DIRECTIONS FOR THIS TASK:
Copy out each line of the entries below in which the string "сельских" appears.
─── RECORD SET ───
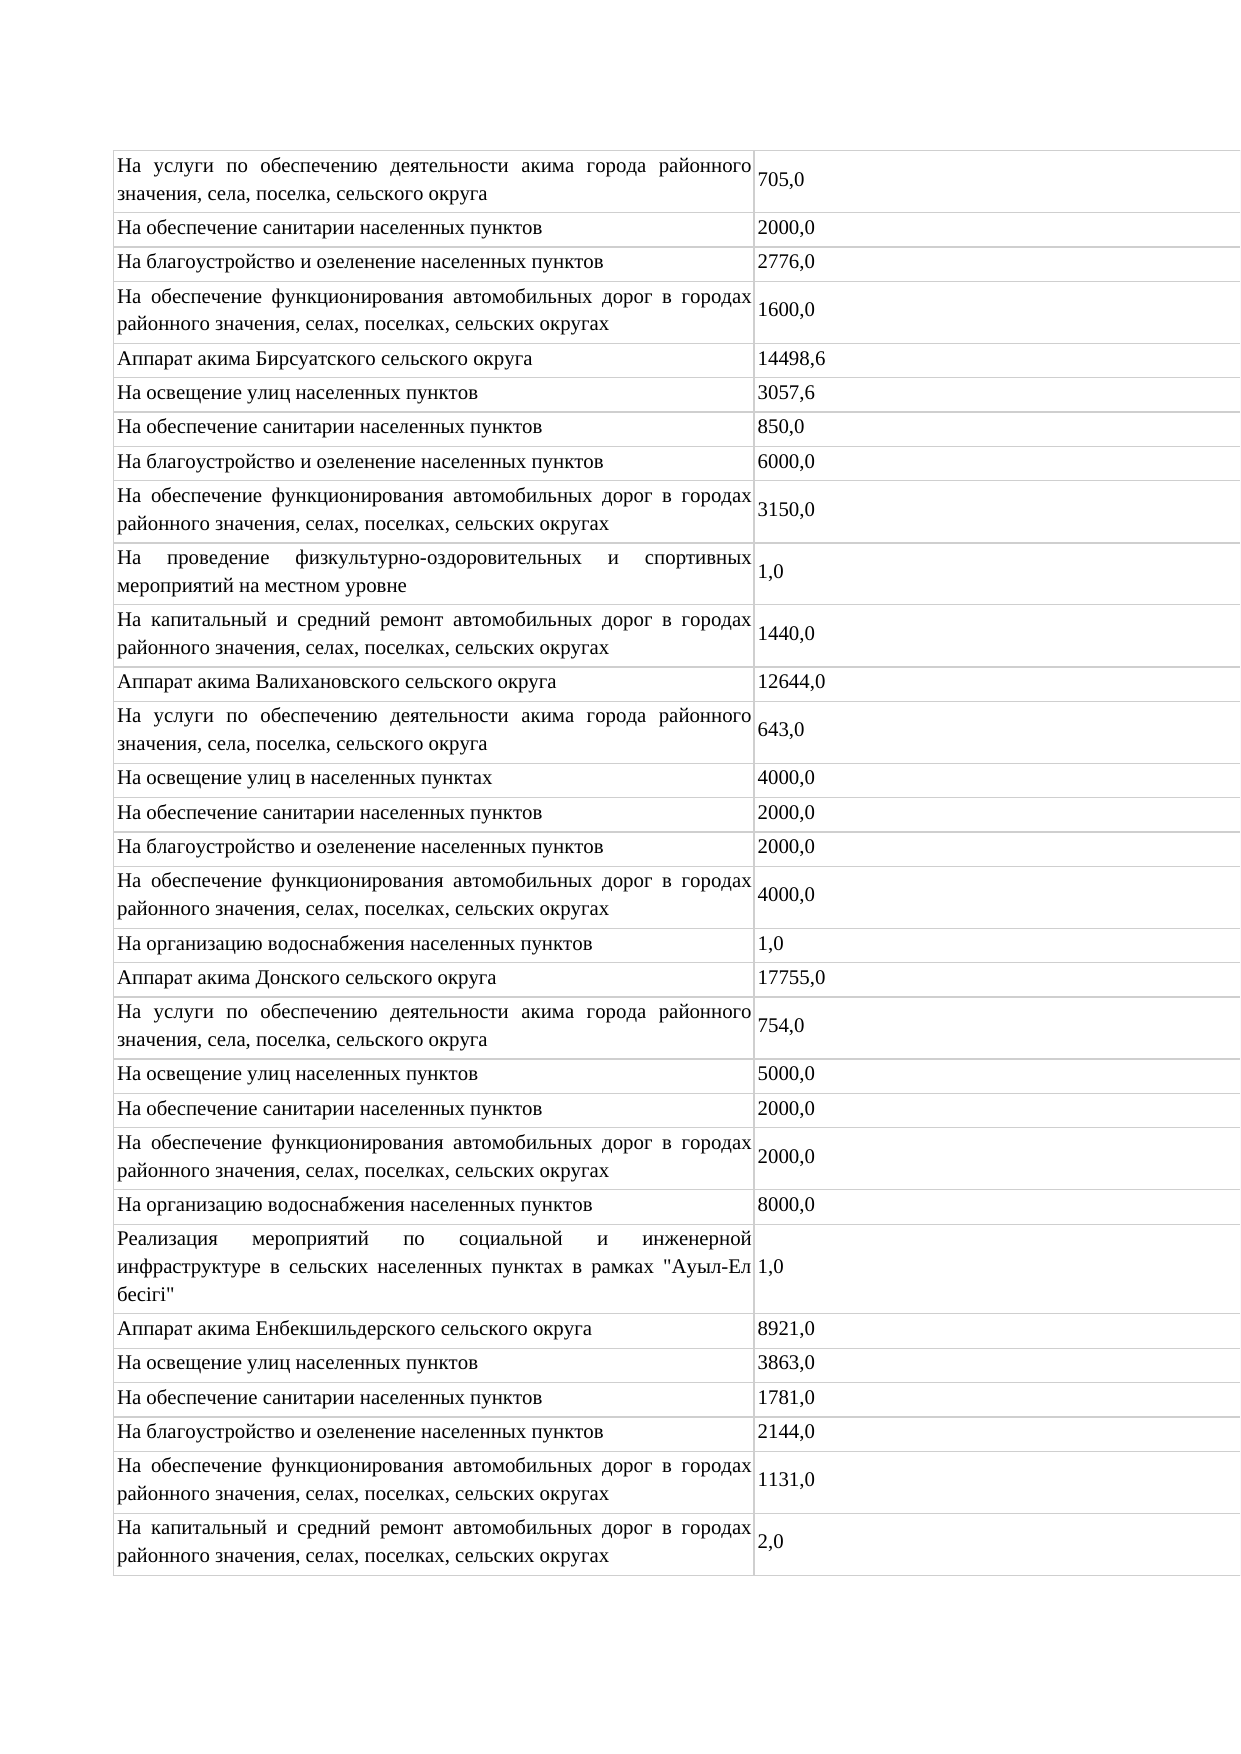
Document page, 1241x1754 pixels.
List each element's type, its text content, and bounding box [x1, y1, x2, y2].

table_cell 2000,0 [755, 213, 1240, 246]
table_cell 2144,0 [755, 1418, 1240, 1451]
table_cell На благоустройство и озеленение населенных пунктов [114, 447, 753, 480]
table_cell 754,0 [755, 998, 1240, 1058]
table_cell 2776,0 [755, 248, 1240, 281]
table_cell На обеспечение функционирования автомобильных дорог в городах районного значения, селах, поселках, сельских округах [114, 867, 753, 928]
table_cell 5000,0 [755, 1060, 1240, 1093]
table_cell На благоустройство и озеленение населенных пунктов [114, 248, 753, 281]
table_cell 1,0 [755, 929, 1240, 962]
table_cell 643,0 [755, 702, 1240, 762]
table_cell 14498,6 [755, 344, 1240, 377]
table_cell На обеспечение функционирования автомобильных дорог в городах районного значения, селах, поселках, сельских округах [114, 1128, 753, 1189]
table_cell Реализация мероприятий по социальной и инженерной инфраструктуре в сельских населенных пунктах в рамках "Ауыл-Ел бесігі" [114, 1225, 753, 1313]
table_cell 2,0 [755, 1514, 1240, 1574]
table_cell На освещение улиц населенных пунктов [114, 1349, 753, 1382]
table_cell 1131,0 [755, 1452, 1240, 1512]
table_cell На обеспечение санитарии населенных пунктов [114, 213, 753, 246]
table_cell 2000,0 [755, 798, 1240, 831]
table_cell 8921,0 [755, 1314, 1240, 1347]
table_cell 2000,0 [755, 1128, 1240, 1189]
table_cell На освещение улиц в населенных пунктах [114, 764, 753, 797]
table_cell Аппарат акима Бирсуатского сельского округа [114, 344, 753, 377]
table_cell 1781,0 [755, 1383, 1240, 1416]
table_cell 4000,0 [755, 764, 1240, 797]
table_cell На благоустройство и озеленение населенных пунктов [114, 1418, 753, 1451]
table_cell На организацию водоснабжения населенных пунктов [114, 929, 753, 962]
table_cell 3863,0 [755, 1349, 1240, 1382]
table_cell 3057,6 [755, 378, 1240, 411]
table_cell Аппарат акима Енбекшильдерского сельского округа [114, 1314, 753, 1347]
table_cell На услуги по обеспечению деятельности акима города районного значения, села, поселка, сельского округа [114, 998, 753, 1058]
table_cell 1600,0 [755, 282, 1240, 343]
table_cell На благоустройство и озеленение населенных пунктов [114, 833, 753, 866]
table_cell 1,0 [755, 1225, 1240, 1313]
table_cell 2000,0 [755, 1094, 1240, 1127]
table_cell На освещение улиц населенных пунктов [114, 378, 753, 411]
table_cell На обеспечение функционирования автомобильных дорог в городах районного значения, селах, поселках, сельских округах [114, 282, 753, 343]
table_cell На услуги по обеспечению деятельности акима города районного значения, села, поселка, сельского округа [114, 702, 753, 762]
table_cell 4000,0 [755, 867, 1240, 928]
table_cell На обеспечение санитарии населенных пунктов [114, 413, 753, 446]
table_cell На капитальный и средний ремонт автомобильных дорог в городах районного значения, селах, поселках, сельских округах [114, 605, 753, 666]
table_cell На капитальный и средний ремонт автомобильных дорог в городах районного значения, селах, поселках, сельских округах [114, 1514, 753, 1574]
table_cell 1440,0 [755, 605, 1240, 666]
table_cell 1,0 [755, 544, 1240, 604]
table_cell На освещение улиц населенных пунктов [114, 1060, 753, 1093]
table_cell На обеспечение санитарии населенных пунктов [114, 1383, 753, 1416]
table_cell На обеспечение функционирования автомобильных дорог в городах районного значения, селах, поселках, сельских округах [114, 481, 753, 542]
table_cell На услуги по обеспечению деятельности акима города районного значения, села, поселка, сельского округа [114, 151, 753, 212]
table_cell На обеспечение санитарии населенных пунктов [114, 798, 753, 831]
table_cell 850,0 [755, 413, 1240, 446]
table_cell 705,0 [755, 151, 1240, 212]
table_cell 17755,0 [755, 963, 1240, 996]
table_cell 6000,0 [755, 447, 1240, 480]
table_cell 12644,0 [755, 668, 1240, 701]
table_cell Аппарат акима Донского сельского округа [114, 963, 753, 996]
table_cell На проведение физкультурно-оздоровительных и спортивных мероприятий на местном уровне [114, 544, 753, 604]
table_cell На организацию водоснабжения населенных пунктов [114, 1190, 753, 1223]
table_cell 2000,0 [755, 833, 1240, 866]
table_cell На обеспечение функционирования автомобильных дорог в городах районного значения, селах, поселках, сельских округах [114, 1452, 753, 1512]
table_cell Аппарат акима Валихановского сельского округа [114, 668, 753, 701]
table_cell 3150,0 [755, 481, 1240, 542]
table_cell На обеспечение санитарии населенных пунктов [114, 1094, 753, 1127]
table_cell 8000,0 [755, 1190, 1240, 1223]
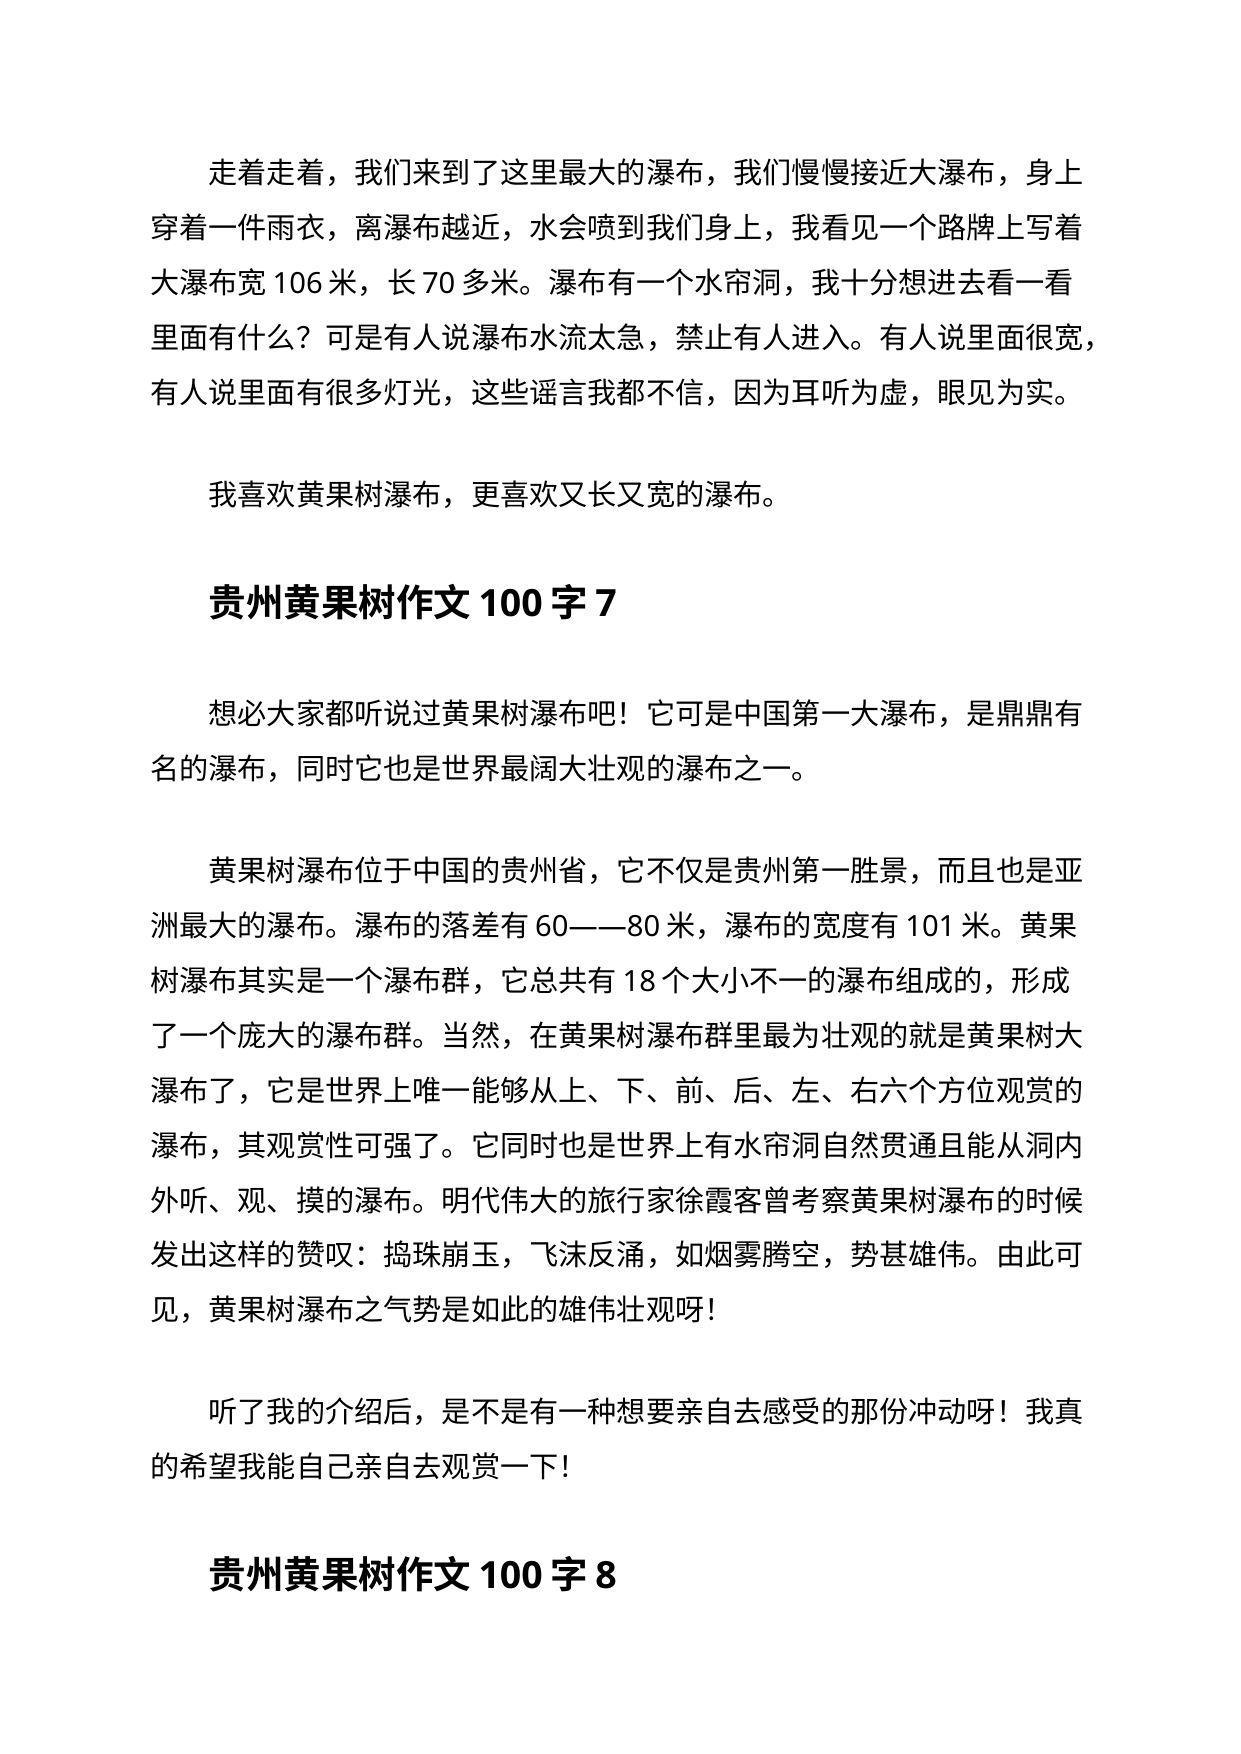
───
OUTPUT:
table_cell На обеспечение функционирования автомобильных дорог в городах районного значения, селах, поселках, сельских округах [114, 867, 753, 928]
table_cell На обеспечение функционирования автомобильных дорог в городах районного значения, селах, поселках, сельских округах [114, 1128, 753, 1189]
table_cell Реализация мероприятий по социальной и инженерной инфраструктуре в сельских населенных пунктах в рамках "Ауыл-Ел бесігі" [114, 1225, 753, 1313]
table_cell На обеспечение функционирования автомобильных дорог в городах районного значения, селах, поселках, сельских округах [114, 282, 753, 343]
table_cell На капитальный и средний ремонт автомобильных дорог в городах районного значения, селах, поселках, сельских округах [114, 605, 753, 666]
table_cell На капитальный и средний ремонт автомобильных дорог в городах районного значения, селах, поселках, сельских округах [114, 1514, 753, 1574]
table_cell На обеспечение функционирования автомобильных дорог в городах районного значения, селах, поселках, сельских округах [114, 481, 753, 542]
table_cell На обеспечение функционирования автомобильных дорог в городах районного значения, селах, поселках, сельских округах [114, 1452, 753, 1512]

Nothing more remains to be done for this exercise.